Additional recommendations for Cybersecurity Operations and Cyberthreat Intelligence Teams:

• Cybersecurity operations team to implement honeypots or other means to capture and analyse techniques used in the different malware families.
• Cybersecurity operations team to use a malware sandbox to automate the process of malware analysis:
  • Detect malware techniques or behaviours (process injection, decompression of executable modules in memory, extraction of executable modules or shellcode in memory, etc.) from its initial run on a sample.
  • Extract the malware payload and possibly its configuration from any further run with a particular package;
  • Use malware signatures and API hooks to trigger detection and configuration parsing of the malware;
  • Use a software debugger to control the malware execution and dump the memory containing code or configuration data.
  • The Cybersecurity Operations team to register and classify all the information obtained from the analysis in the corporate Security Information and Event Management (SIEM).
  • The CTI team to analyse the threat using the information available in the SIEM and external sources. Populate the cyber kill-chain method to identify the complete intrusion activity and enrich the analysis using the information available in the corporate SIEM about each malware capability and behaviour.
  • The CTI team to identify specific countermeasures for each malware family, capability, behaviour across the different stages of the cyber kill-chain.
  • The CTI team to prepare a cybersecurity intelligence report and disseminate it with its stakeholders. The report/threat information should be prepared and formatted considering each stakeholder intelligence requirements and expectations.

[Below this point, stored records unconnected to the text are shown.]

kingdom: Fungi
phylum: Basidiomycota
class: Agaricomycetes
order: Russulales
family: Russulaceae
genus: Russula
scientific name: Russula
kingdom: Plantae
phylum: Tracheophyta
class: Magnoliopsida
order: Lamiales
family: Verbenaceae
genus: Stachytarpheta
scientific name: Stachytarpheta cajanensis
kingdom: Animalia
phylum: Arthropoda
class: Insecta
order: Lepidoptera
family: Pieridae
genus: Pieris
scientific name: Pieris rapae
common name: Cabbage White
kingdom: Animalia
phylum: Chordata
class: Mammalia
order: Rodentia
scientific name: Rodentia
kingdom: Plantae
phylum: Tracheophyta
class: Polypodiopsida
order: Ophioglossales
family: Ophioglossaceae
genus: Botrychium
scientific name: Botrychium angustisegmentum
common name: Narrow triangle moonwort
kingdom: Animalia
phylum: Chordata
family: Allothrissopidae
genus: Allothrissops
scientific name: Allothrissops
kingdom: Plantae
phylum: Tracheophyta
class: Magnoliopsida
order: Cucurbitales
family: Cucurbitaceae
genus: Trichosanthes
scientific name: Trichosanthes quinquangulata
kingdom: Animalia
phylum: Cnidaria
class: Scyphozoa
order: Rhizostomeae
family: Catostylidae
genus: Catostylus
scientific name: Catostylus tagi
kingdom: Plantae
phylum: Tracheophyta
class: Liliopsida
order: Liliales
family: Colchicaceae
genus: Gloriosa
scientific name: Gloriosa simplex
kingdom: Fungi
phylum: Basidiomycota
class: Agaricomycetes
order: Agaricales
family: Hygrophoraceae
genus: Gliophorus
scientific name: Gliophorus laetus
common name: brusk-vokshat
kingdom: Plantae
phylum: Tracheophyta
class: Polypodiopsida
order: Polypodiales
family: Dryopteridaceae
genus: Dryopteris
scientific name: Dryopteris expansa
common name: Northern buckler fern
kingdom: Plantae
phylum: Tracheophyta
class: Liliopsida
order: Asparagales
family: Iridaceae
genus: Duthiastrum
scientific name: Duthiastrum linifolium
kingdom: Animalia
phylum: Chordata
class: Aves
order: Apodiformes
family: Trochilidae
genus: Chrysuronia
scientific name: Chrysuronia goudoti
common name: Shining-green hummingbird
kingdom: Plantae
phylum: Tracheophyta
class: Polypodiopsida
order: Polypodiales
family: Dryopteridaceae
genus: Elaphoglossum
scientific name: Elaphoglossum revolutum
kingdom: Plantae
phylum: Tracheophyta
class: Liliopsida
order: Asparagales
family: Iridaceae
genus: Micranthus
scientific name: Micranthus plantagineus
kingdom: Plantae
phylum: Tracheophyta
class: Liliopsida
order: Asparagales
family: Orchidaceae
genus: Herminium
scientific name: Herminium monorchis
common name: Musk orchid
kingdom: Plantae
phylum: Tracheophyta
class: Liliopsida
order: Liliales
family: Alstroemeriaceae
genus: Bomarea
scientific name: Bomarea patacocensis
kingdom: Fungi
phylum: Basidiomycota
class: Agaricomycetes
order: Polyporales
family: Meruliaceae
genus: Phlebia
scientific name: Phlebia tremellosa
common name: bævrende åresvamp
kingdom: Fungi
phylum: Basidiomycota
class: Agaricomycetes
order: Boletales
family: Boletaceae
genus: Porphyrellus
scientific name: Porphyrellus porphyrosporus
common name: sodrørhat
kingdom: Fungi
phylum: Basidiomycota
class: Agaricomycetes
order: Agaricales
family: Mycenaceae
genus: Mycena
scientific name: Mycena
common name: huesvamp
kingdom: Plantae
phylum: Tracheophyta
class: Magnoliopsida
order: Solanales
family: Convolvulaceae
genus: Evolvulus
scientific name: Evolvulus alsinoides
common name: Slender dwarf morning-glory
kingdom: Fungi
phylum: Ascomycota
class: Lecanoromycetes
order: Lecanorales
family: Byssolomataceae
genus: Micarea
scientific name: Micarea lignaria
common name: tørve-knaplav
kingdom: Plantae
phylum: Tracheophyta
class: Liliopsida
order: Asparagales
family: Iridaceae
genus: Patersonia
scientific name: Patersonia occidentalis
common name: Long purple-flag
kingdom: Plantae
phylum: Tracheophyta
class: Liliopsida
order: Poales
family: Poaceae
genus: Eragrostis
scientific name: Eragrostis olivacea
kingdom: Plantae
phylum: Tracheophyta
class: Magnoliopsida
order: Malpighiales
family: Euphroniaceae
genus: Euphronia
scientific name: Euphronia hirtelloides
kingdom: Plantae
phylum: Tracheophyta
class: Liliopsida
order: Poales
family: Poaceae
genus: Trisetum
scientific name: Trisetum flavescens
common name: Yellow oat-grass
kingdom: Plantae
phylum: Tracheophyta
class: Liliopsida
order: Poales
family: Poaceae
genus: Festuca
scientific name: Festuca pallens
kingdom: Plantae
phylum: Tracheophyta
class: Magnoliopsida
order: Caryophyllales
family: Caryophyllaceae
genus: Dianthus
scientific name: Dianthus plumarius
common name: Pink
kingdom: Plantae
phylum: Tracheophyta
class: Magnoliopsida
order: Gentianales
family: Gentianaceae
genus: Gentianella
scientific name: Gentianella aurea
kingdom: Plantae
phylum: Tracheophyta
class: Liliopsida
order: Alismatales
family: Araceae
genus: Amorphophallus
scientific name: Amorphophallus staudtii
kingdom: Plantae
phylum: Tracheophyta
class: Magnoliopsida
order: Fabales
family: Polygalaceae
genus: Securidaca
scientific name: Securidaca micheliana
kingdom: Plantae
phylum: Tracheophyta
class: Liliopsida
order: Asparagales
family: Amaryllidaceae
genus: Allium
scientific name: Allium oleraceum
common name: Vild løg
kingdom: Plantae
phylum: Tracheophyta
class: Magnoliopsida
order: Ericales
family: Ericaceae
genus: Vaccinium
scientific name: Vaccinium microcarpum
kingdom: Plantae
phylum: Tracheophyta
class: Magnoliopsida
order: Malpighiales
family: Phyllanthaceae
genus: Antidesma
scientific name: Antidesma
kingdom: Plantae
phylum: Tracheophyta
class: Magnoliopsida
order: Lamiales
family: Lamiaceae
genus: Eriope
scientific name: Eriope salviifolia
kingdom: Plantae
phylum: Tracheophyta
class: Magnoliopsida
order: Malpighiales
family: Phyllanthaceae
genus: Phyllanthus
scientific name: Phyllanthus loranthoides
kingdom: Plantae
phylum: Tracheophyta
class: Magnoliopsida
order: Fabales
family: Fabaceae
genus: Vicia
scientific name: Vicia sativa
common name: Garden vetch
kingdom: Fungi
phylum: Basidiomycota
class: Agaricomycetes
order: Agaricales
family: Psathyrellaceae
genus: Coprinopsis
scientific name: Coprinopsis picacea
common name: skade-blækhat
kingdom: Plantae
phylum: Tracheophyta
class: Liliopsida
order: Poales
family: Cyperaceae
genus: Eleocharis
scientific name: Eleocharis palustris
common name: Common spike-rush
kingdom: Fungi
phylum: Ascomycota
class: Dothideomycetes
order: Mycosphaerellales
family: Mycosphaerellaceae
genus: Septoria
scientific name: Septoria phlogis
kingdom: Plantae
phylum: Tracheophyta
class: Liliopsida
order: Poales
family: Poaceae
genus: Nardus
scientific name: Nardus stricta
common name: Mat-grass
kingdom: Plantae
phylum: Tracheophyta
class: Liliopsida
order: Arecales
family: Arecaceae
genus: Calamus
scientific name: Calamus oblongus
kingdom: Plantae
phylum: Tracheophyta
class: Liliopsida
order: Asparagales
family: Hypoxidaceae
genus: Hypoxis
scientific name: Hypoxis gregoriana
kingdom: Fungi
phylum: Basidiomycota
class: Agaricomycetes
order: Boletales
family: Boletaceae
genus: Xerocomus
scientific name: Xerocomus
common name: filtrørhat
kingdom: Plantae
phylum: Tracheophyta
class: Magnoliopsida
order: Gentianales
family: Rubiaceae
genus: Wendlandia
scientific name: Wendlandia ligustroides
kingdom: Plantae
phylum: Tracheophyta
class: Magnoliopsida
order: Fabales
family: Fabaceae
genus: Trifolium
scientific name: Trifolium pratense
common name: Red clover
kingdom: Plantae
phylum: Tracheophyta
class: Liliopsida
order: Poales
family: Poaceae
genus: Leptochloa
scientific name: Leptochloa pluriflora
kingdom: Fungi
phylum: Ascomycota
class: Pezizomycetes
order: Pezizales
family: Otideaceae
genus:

 The organizers of the RSA Conference recently announced that United States (US) National Security Agency (NSA) is planning to showcase a tool that allows the reverse engineering of malware. The tool dubbed GHIDRA, used for almost a decade by the US government to investigate suspicious software, will become available to the public during this year conference through the Agency’s Github account. Disassembling and debugging software can be a powerful tool for security professionals to analyse suspicious software activity in a system or network or malware samples caught in a honeypot.

Closing Remarks

While end-users, smaller size and less resourced organizations continue to really on traditional cybersecurity defense systems such as anti-virus, larger organizations are looking into more sophisticated solutions to have a better understanding about threats and ultimately increase their detection and protection mechanisms. Malware honeypots, honeytokens, and honeytraps are useful resources to detect and analyse malware by attracting attacks on itself in a separate environment. From having a better understanding of how a particular malware behaves, defenders are capable of improving their defence systems and train users based on real scenarios. Another important use of this knowledge is to share it outside the organization and contribute to others threat assessments. With adversaries exploring new ways to increase the efficiency of their attacks though collaboration and complexity in tools, it’s time for defenders to apply the same thought process.